Expatriate plans and the ACA: not sure why this is an issue for certain big insurance firms.

The general rule is that if you are an American overseas, and would be covered under the Foreign Earned Income Exclusion, then you don’t need to show “minimum essential coverage”. The assumption behind the law is that you are probably covered by the health care system in the country in which you live. Alternatively, that you won’t be showing up back home with your health care issue to impose it on the medical system—at least, not before Open Enrollment.

However, certain insurance companies have been pressuring Congress to amend the Affordable Care Act to allow the sale of certain expatriate plans as being compliant or exempted from minimum essential coverage. Why this is necessary, as I say, is unclear, but the big corporations claim that it puts them at a competitive disadvantage with foreign insurance companies who might come in and sell deficient policies to Americans and resident aliens.

I know that, in Japan, American-based travel insurance companies, operating through two or three shell corporations, did a remarkable business selling these travel policies to long-term expats and discouraging them from enrolling in the Japan national health insurance program. This has gone on for years and years, and there is only spot enforcement of the real law.

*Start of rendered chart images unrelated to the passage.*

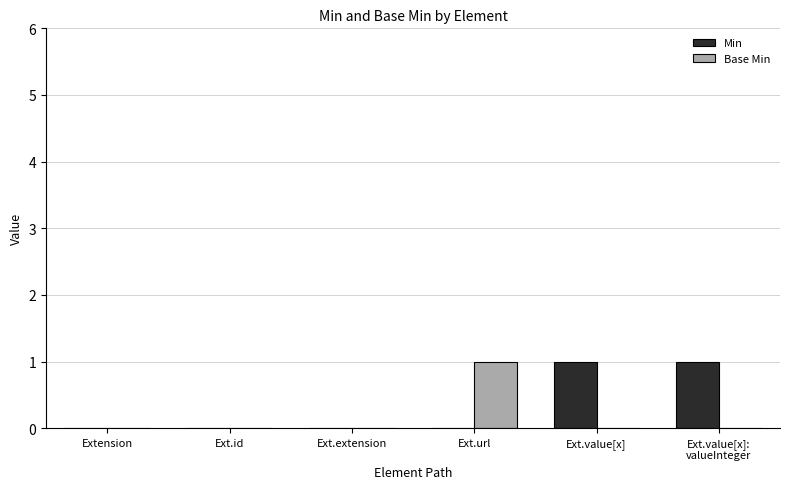

True or false: Base Min has a value of 1 at Ext.url.

True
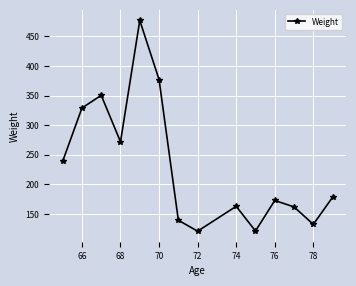

What is the average value?

231.1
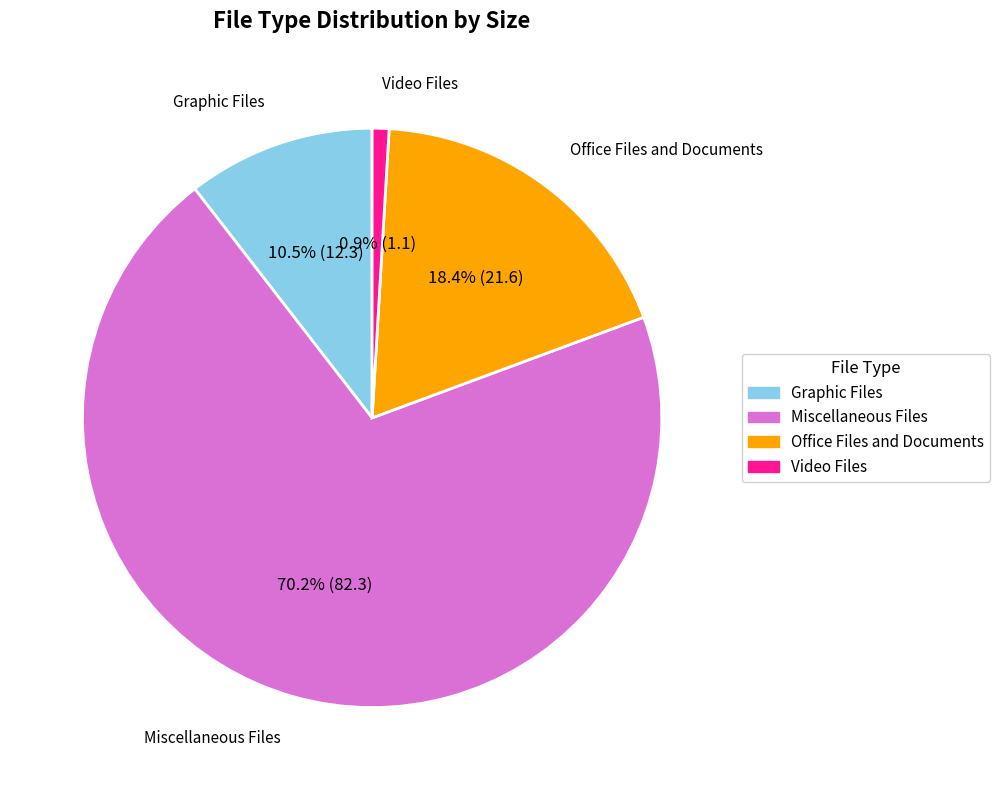

How much of the chart is everything except Office Files and Documents?

81.6%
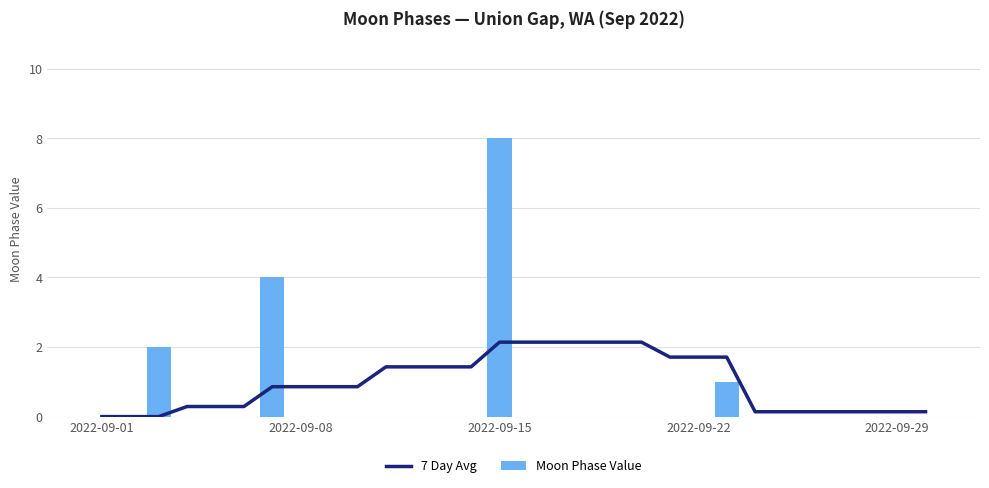

Which series has the largest total across all categories?

7 Day Avg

If a long-term American expatriate is exempt from minimum essential coverage anyway, then it isn’t clear why the expat insurance companies are so concerned that Congress permit them a special exemption. It makes it sound like they operate (so to speak) in the shadows in any event, and simply want that right to continue into the indefinite future. A regulator poking around, and asking what items they are selling to whom, means that someone other than the CEO is asking about what is going on in that market. The big corporations don’t want that.